GET THE FACTS
#ClimateBondNow
Our state has set ambitious goals for fighting climate change, but right now we are not moving fast enough to meet them. To reach the state’s 2030 targets for reducing emissions, California needs to triple the rate it has been cutting greenhouse gases since 2010. On its current path, it will take until almost 2050.
CA’S CLIMATE ACTION NEEDS A BOOST
A PATH
TO SUCCESS
Climate change has clear causes and proven solutions but California’s investments in solutions don’t match the scope of the challenges we face. A strong and equitable climate bond will help change our course and help communities adapt to the impacts of climate change. Without it, our health, lives and livelihoods will be at risk – and millions of Californians will remain vulnerable to more frequent, intense, and destructive impacts of climate change.
GOT CLIMATE
ANXIETY?
You are not alone. A poll found 53% of Californians are “very” or “somewhat” worried about the effect of extreme heat, floods, wildfires, and air quality on their or a family member’s physical/mental health. This figure rises to 65% for people with low incomes and 83% among Spanish speakers. Learn more about how your community faces growing climate risks and the relationship to pre-existing health, social, environmental, and economic conditions through The Climate Vulnerability Index.
COLD, HARD CLIMATE FACTS
Extreme heat
Extreme heat already kills more people than hurricanes, floods, and tornadoes combined – and California’s heat waves are now routinely establishing new record highs.
Workers on farms, construction sites, and other outdoor jobs bear the brunt of hotter summer days. By 2050, nearly 60 percent of outdoor workers could experience at least one week when extreme heat makes it too dangerous to work.
As rising temperatures strain the electric grid, low-income families are more likely to have power disconnected during hot summers – while a lack of shade trees intensifiesheat in homes and communities where lower income people live.
Boom and bust cycles of rain and drought
Unpredictable cycles of rain and drought threaten access to clean water – and our ability to produce healthy food. An increased risk of megafloods could produce runoffs up to 400 percent greater than anything seen before in the Sierra Nevada, displacing entire communities in the Central Valley where a quarter of the nation’s food supply originates.

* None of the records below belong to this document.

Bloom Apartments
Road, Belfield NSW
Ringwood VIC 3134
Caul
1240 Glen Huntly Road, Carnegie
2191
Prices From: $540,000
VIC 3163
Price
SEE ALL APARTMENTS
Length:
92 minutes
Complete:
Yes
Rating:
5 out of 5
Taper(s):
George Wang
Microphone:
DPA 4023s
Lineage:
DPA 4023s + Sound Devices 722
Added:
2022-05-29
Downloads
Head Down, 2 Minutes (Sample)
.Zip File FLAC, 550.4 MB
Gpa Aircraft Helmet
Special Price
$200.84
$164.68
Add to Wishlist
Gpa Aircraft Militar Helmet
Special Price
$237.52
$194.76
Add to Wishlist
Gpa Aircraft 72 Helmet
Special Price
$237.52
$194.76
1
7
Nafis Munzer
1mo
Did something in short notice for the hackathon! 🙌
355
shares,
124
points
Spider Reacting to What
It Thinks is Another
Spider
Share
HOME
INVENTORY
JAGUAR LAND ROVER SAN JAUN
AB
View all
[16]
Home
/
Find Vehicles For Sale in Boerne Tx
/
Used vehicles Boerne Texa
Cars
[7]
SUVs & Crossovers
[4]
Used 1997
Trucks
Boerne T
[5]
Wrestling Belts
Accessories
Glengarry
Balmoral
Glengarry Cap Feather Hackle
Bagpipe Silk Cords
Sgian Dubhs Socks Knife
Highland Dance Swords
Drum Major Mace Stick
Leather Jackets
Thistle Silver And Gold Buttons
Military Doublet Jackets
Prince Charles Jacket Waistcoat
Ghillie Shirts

By 2100, the Sierra Nevada snowpack is projected to experience more than a 48 percent decline from the historical average. The last time snow levels declined that steeply – during the drought from 2012-2016 – farmers had to fallow more than 500,000 acres, costing the economy $2.7 billion in gross revenue and 21,000 jobs. Without rain, farmers increasingly pumped groundwater to irrigate crops, causing ground levels to sink as much as a foot per year in some parts of the state.
A warmer, drier climate could effectively eliminate the production of some fruits and nuts and other sources of food in California by the end of the century. Up to 75 percent of the Central Valley may be too warm for certain crops in the next 25 years. As much as 98 percent of the region may be too warm by 2100.
Clean water access
Millions of Californians already lack access to safe, clean water, especially in the Central Valley. Statewide, nearly 1,000 water systems are failing – meaning water is at high-risk of containing contaminants exceeding safe drinking water standards, is at high-risk of water shortage, and where there is high socioeconomic risk – or at risk. More than 60 percent of these systems serve disadvantaged or seriously disadvantaged communities.
Groundwater accounts for 40 percent of our total annual water supply in normal years and almost 60 percent in drought years. It provides a buffer against the boom and bust water cycles fueled by climate change and remains the primary water supply for many communities and ecosystems.
When paired with California’s long history of overpumping groundwater supplies, advancing climate change puts wells and water systems at risk of failure. Overdraft causes groundwater aquifers— and the land above them—to collapse, a phenomenon that damages critical water conveyance infrastructure, such as the California aqueduct and the Friant-Kern Canal. Across California, more than 81,000 wells are located in at-risk areas.
Wildfires
Wildfires are already eliminating decades of progress towards cleaner air. One recent study shows that wildfires in 2020 offset all of the carbon reduction gains California had made over nearly two decades.
Wildfires are also harming the economy, with natural disasters causing $117 billion in economic damage between 2017-2021 – including an average of $5 billion in annual lost revenue for the state budget.
The growing threat of wildfire has also sent insurance costs skyrocketing and forced many insurance companies to drop California policies entirely – leaving millions without protection in case of an emergency.
Declining air quality…and declining health for millions of Californians
As climate change raises temperatures, California's number of days with hazardous air quality has increased by more than 1,100 percent since 2000.
After decades of progress toward cleaner air, experts believe the state will see a steady deterioration in air quality through 2054.
The combined harm of extreme heat and inhalation of wildfire smoke increased hospitalizations and disproportionately impacted low-income communities and Latino, Black, Asian and other racially marginalized residents.
Without aggressive climate action, state agencies estimate California will lose out on $199 billion in economic benefits due to hospitalizations, asthma cases, and lost work and school days.